You may dream of learning French in Paris – but the reality is that you’re learning French in your car as you drive to work, or at home with an online course or books.
The key to learning French, whether in Paris or at home, is by exposing yourself to and practicing the language as much as possible. Sure, it’s going to be more challenging if you’re not living in a Francophone culture, but there are still numerous ways for you to incorporate French into your daily routine.
Here are 12 ways you can improve your French at home. Use one of these tips every day and you’ll be surprised as at how strong your French is when you finally do come to Paris!
1. Read in French every day. It doesn’t matter what – just get reading! The most important thing is to read on a topic that interests you. If you’re into cooking – read a French food blog. If you like reading women’s magazines, why not read the online French versions of magazines like Marie Claire and Vogue? Current events your thing? Check out French newspapers, Le Monde or Libération. For literature lovers, read a book you’ve enjoyed in English, in French. Remember to write down any vocabulary you don’t know so you can look them up later.
2. Labels items in your home or office. Write down the French name of objects in your home or office on a post-it note, then stick the note to the object. Every time you look at the item, say the French name aloud. Be sure to write the definite article before the noun (e.g., “le miroir”, not just “miroir”) and always use the article when you say the noun aloud.
3. Listen to French radio. French sounds vastly different from how it is written, so an essential part of your home-study must include listening to French. Thank heavens for the internet, where you can listen to French radio sans problème. Check out France Inter, where you can listen to a variety of programs in French, from political talks to discussions of theater and music.

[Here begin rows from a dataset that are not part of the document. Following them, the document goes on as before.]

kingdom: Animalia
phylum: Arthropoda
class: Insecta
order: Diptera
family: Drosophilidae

4. Talk to yourself in French. Admit it: sometimes you mutter to yourself. We all say things like: “Where are my keys?” or “What should I make for dinner tonight?” or even “Let’s go.” Think about what phrases you say the most – try to come up with at least 5 of them– and translate them into French. And from now on say them in French. When you can, practice saying them in the mirror so you can observe the way your mouth moves as you speak.

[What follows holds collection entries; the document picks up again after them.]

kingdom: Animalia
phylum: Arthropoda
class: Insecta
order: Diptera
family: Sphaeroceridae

5. Keep a French diary. You can write whatever you like in this diary: Write about the weather. Make a grocery list. What you plan to do that day. What you already did that day. A description of a colleague at work. Until you’re comfortable changing tenses, we recommend focusing on writing in a particular tense. For example, if you’re just learning the present tense, try to write only in the present tense until you feel ready to change to another tense. Aim for writing one full page a day.

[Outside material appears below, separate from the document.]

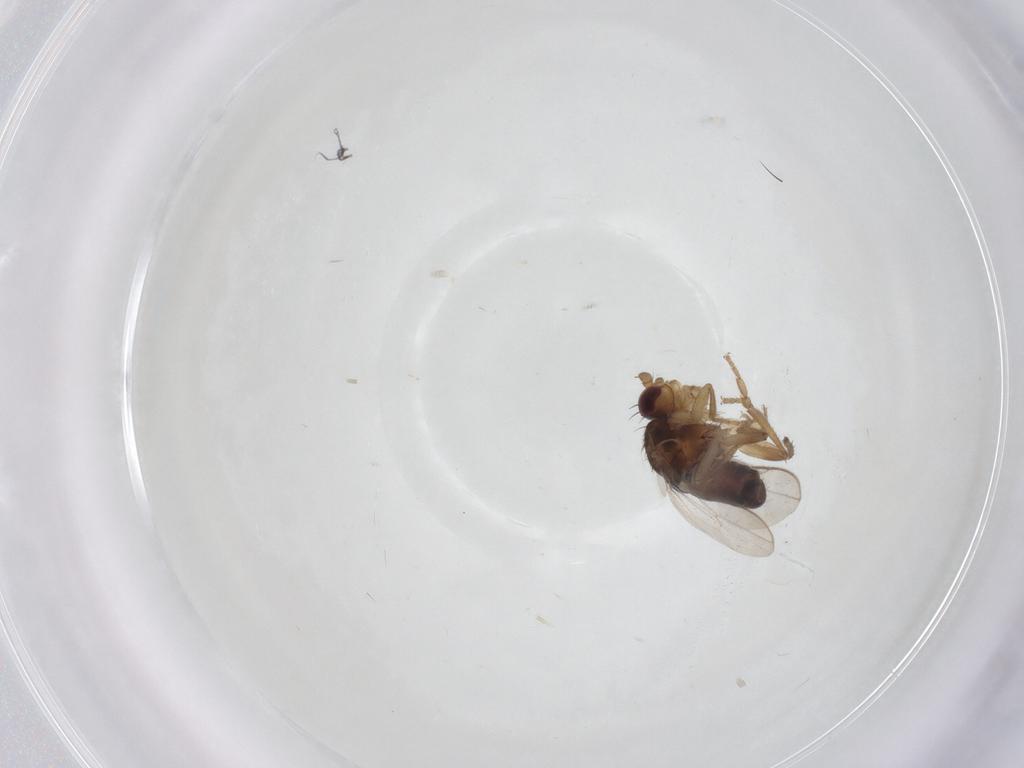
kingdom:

6. Get a French chat partner. There’s no escape – to truly learn French you must speak it. Thanks to communication programs like Skype and Google Talk, you can do language exchange with a native French speaker. You’d speak in French for 30 minutes, then your partner would speak in English 30 minutes, with each of you correcting the other. Check out websites such as Conversation Exchange and How Do You Do for more details.
7. Create color-coded flash cards for vocabulary and gender. To help you remember the gender of French nouns, we recommend using colored flash cards: Write feminine words on yellow cards (for example), and masculine words on green cards. That way, when you review your vocabulary list, you’ll begin to associate the word and its article with a particular color. Even if you don’t remember that “lampe” is feminine, you may remember that it was written on a yellow card – and you’ll know to say “la.”
8. Create a weekly “French movie night.” Watching movies or French programs can be a great way to help absorb spoken French – if it’s done right. If you’re new to French, it’s probably best to watch a French TV series or even cartoons rather than a full-length feature film. (The voices on children’s programs usually speak clearly and don’t use much slang, making it much easier to understand.) If you’re ready for a feature film, avoid watching it with English subtitles, as you’ll be doing more reading than listening to French. Instead, try to get a French film that offers French subtitles for the hearing impaired. The French words will help you understand the oral French better as well as improve your reading.
9. Listen to French music. Nothing can pull you deep inside a language better than song. Find your favorite French tune on YouTube and learn the song by heart. Pay close attention to pronunciation.
10. Play pretend. Look up a French restaurant on the internet and study the menu. Pretend you’re in France and are going to order something. Practice saying what you would order and the phrases you’d need to order it.
11. Repeat a word or phrase for 24 hours: Repetition is the best way to remember words and phrases, so choose a word or a phrase that you will repeat for the whole day. Say this word or phrase as often as possible, and set reminders for yourself. For instance, if you want to learn the phrase: “What time is it?” (Quelle heure est-il?), you can put a note next to your clock to remind you to say the phrase whenever you glance at it. You can also put the phrase on your phone or screen saver, so each time you look at your cell or computer, you’ll remember to say the phrase.
12. Change your technology settings. Why not make the language on your cell phone, tablet, or computer, French? It’s an easy way to expose yourself to the language – plus it’ll remind you to practice!
What steps have you taken to improve your French at home?